_FRAGMENTO DEL DOCUMENTO_

La política sin grito

La ejecución del programa de la ultra derecha se da en dos movimientos: el primero estuvo a cargo de Macri. Leyendo el ciclo de luchas anti-neoliberal de 2001 como un avance de la organización popular sobre el Estado (como dice Carlos Pagni en su libro El nudo) y sin capacidad de crear una instancia política propia para revertir el peso de esa agenda, durante el año 2018 se contrajo una deuda externa que opera como un dispositivo de restricción y control político no sólo sobre el gasto del Estado, sino también de los programas de gobierno de la mayoría de los candidatos presidenciales y como orientador de los negocios en marcha. El segundo movimiento, al parecer, es el de reconectar las riquezas del país al mercado mundial a partir de un alineamiento sin objeciones con el bloque occidental en guerra.

_CONSIGNA A_
Responde, según el fragmento «La política sin grito», estas preguntas:
(i) ¿Quién estuvo a cargo del primer movimiento?
(ii) ¿En qué año se contrajo la deuda externa?
(iii) ¿Cómo se titula el libro de Carlos Pagni que se menciona?
_CONSIGNA B_
Reproduce el pasaje del fragmento «La política sin grito» que comienza con «La política sin» y sigue hasta «occidental en guerra.».
_CONSIGNA C_
Prosigue el fragmento «La política sin grito» a partir de su última oración.

_DATOS MOSTRADOS_
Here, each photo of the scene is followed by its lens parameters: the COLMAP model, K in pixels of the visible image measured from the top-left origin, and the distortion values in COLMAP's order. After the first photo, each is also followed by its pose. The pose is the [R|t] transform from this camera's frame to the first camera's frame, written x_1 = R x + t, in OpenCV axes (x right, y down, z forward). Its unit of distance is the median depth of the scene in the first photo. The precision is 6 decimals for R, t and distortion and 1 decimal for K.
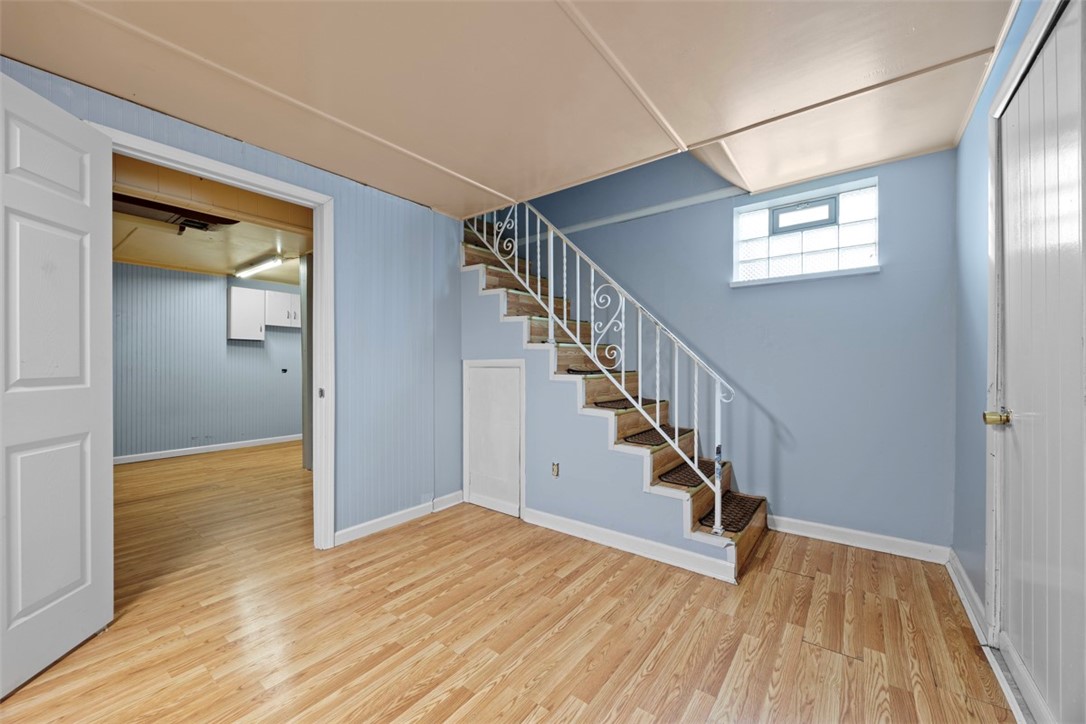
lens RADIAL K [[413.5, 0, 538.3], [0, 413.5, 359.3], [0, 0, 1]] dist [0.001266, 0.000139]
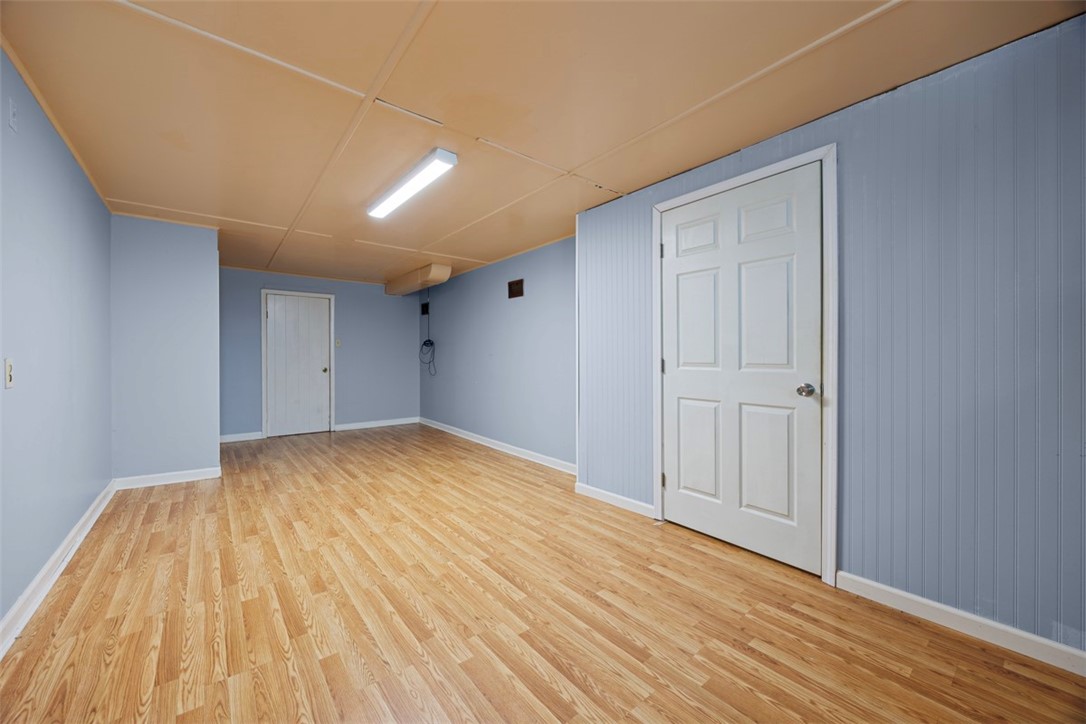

---

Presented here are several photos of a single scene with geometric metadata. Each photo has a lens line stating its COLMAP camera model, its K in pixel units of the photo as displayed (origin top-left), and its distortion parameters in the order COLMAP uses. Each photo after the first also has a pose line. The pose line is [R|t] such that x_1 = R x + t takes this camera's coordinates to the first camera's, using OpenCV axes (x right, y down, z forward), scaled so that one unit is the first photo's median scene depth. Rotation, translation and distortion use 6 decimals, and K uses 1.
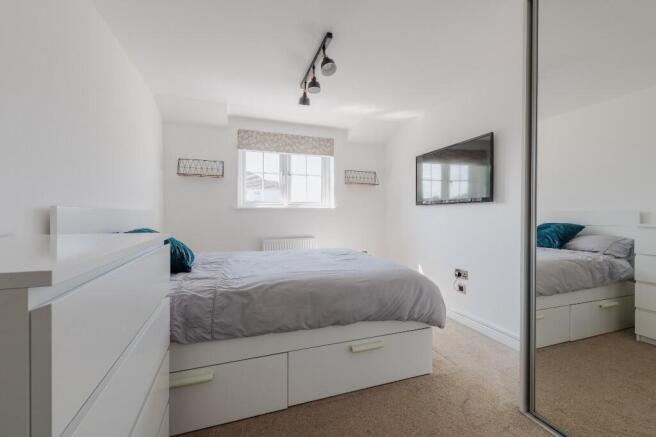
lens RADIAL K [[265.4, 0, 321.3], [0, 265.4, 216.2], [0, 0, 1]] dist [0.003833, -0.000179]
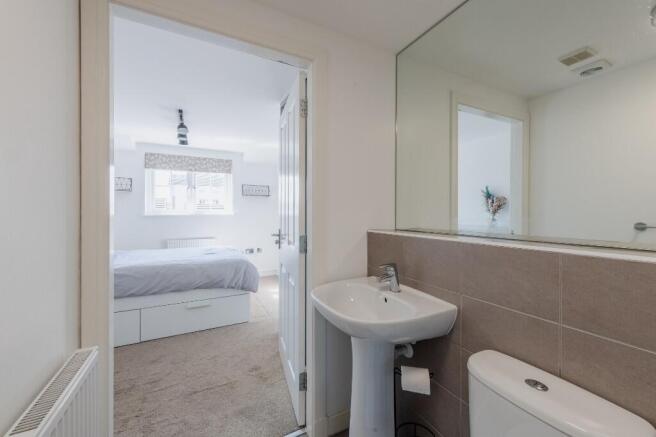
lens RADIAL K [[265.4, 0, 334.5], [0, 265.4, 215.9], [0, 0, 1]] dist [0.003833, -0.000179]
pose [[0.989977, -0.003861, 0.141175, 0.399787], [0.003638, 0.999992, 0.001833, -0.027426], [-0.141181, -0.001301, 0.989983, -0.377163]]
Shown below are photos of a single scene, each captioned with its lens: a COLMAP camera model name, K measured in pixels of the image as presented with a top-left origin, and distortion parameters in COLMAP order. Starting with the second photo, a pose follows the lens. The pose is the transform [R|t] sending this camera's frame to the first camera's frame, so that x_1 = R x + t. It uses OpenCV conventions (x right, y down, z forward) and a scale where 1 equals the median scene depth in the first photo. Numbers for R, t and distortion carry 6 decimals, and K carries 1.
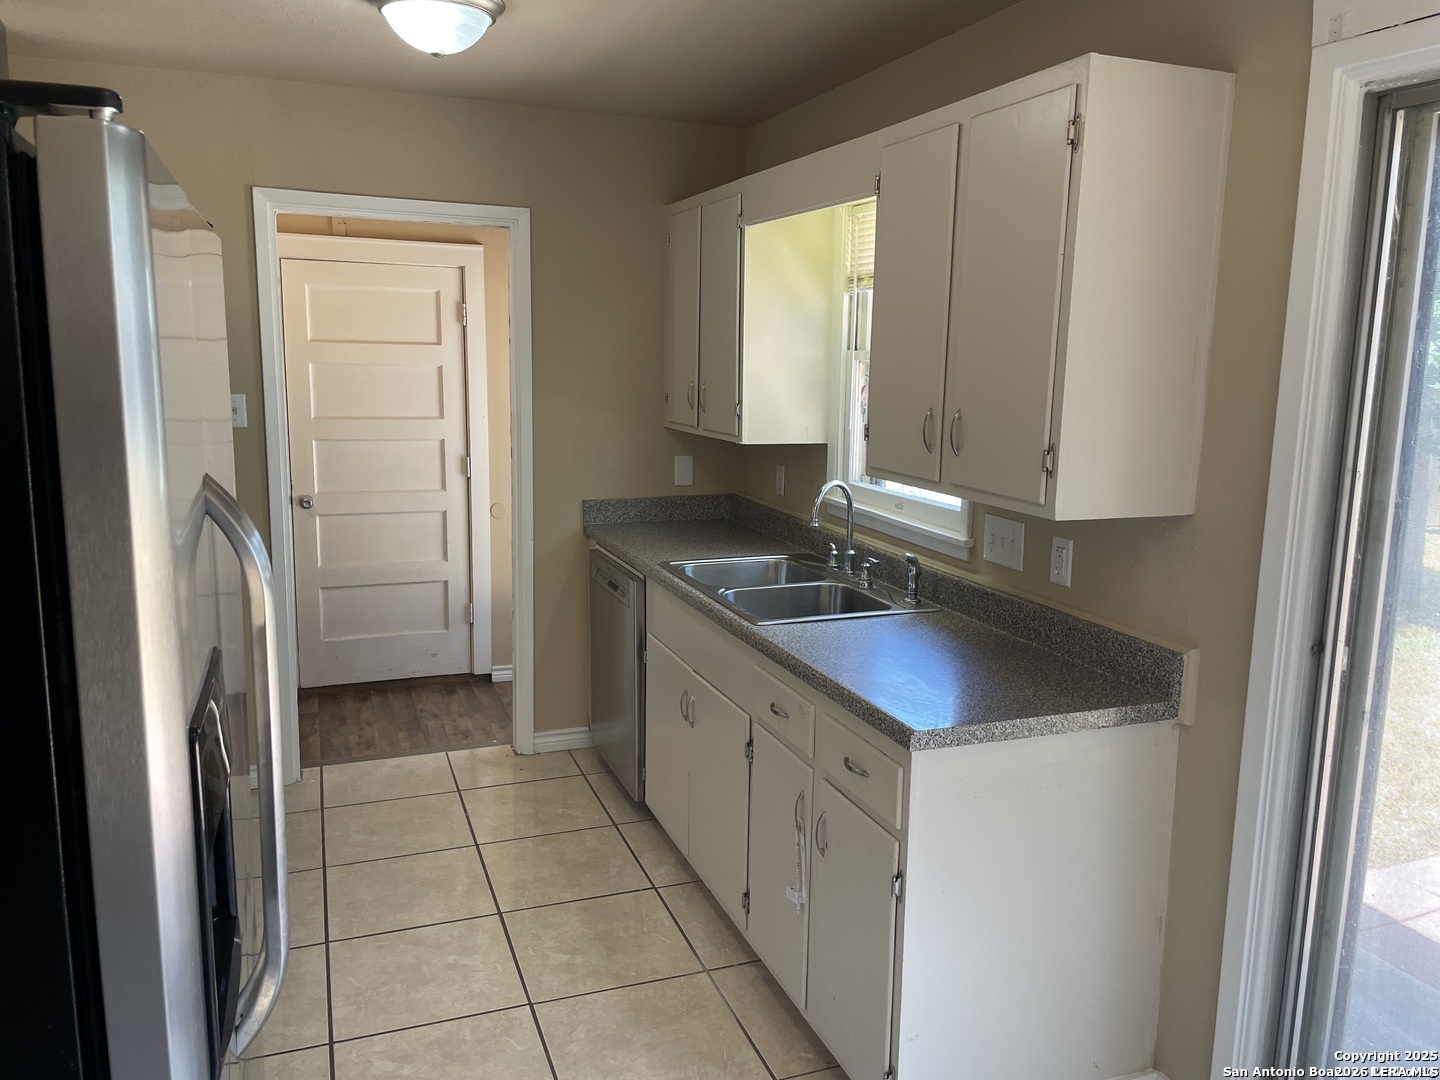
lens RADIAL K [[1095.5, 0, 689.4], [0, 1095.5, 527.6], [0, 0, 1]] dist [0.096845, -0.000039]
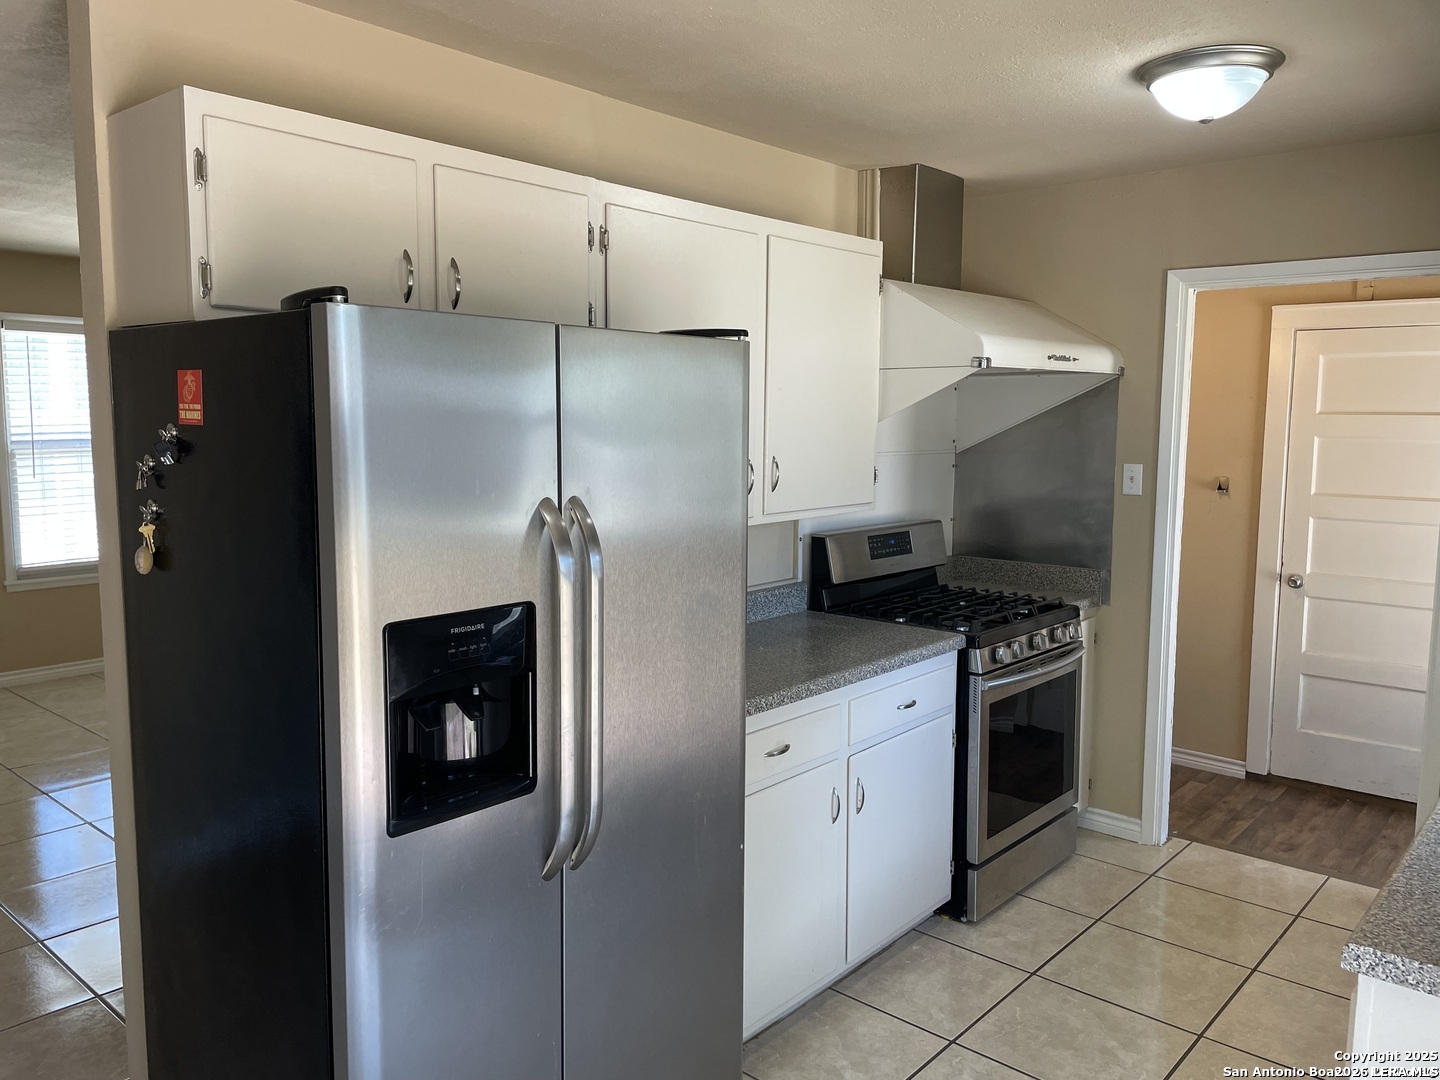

_ESPACIO DE RESPUESTA A_
(i) Macri.
(ii) En 2018.
(iii) El nudo.

_ESPACIO DE RESPUESTA B_
La política sin grito

La ejecución del programa de la ultra derecha se da en dos movimientos: el primero estuvo a cargo de Macri. Leyendo el ciclo de luchas anti-neoliberal de 2001 como un avance de la organización popular sobre el Estado (como dice Carlos Pagni en su libro El nudo) y sin capacidad de crear una instancia política propia para revertir el peso de esa agenda, durante el año 2018 se contrajo una deuda externa que opera como un dispositivo de restricción y control político no sólo sobre el gasto del Estado, sino también de los programas de gobierno de la mayoría de los candidatos presidenciales y como orientador de los negocios en marcha. El segundo movimiento, al parecer, es el de reconectar las riquezas del país al mercado mundial a partir de un alineamiento sin objeciones con el bloque occidental en guerra.

_ESPACIO DE RESPUESTA C_
La política llamada progresista o populista de izquierda, reducida a un esfuerzo por evitar una catástrofe mayor y comprometida con mecanismos de contención más que con una iniciativa reformista, logra –como viene diciendo el colectivo Juguetes Perdidos– sustituir el estallido social por la implosión. Nada más gráfico, al respecto, que el mecanismo económico cotidiano de la inflación: cada aumento de precios demuestra la impotencia del gobierno y amplifica la promesa de soluciones (no importa lo fantasiosas que sean) que ofrece la derecha, que se muestra en poder de soluciones concretas, no importa si luego son un desastre completo. La eficacia de la consigna de la ultraderecha –destitución de “la casta”, dolarización y guerra– bloquea y secuestra para sus fines toda crítica democrática de un Estado que depende de la realización de la renta agraria, que no atina a promover una inserción no colonial en el mercado mundial, que no puede defender ingresos y derechos populares, que titubea y recula ante cada posibilidad de producir avances decididos y consistentes. Las políticas encuentran sus puntos de nacimiento, sus puntos vitales, en los gritos. Y no es posible seguir hablando de democracia sin la escucha puesta en las prácticas populares. Al menos en tres aspectos:

  • Luego de 2001, los movimientos piqueteros, las organizaciones populares y las nuevas formas de precarización laboral mostraron claramente que la realidad del trabajo ha cambiado. Este capitalismo no es capaz de forzar un pacto nacional de clases, no da trabajo de calidad, ni garantiza los derechos que venían ligados al salario en el capitalismo anterior. Es preciso, por tanto, diseñar formas políticas democráticas a la altura de las modalidades actuales de la cooperación social.
  • Tras décadas de monocultivo y mega-minería, sabemos lo que significa depender de la renta concentrada y que la inserción colonial al mercado mundial supone una restricción de la soberanía. Gasoducto, litio y Vaca Muerta son palabras que encierran una relación social que debe ser revisada por organizaciones populares. La ampliación de los mecanismos de toma de decisiones es directamente proporcional a la capacidad de cuestionamiento al modo de acumulación.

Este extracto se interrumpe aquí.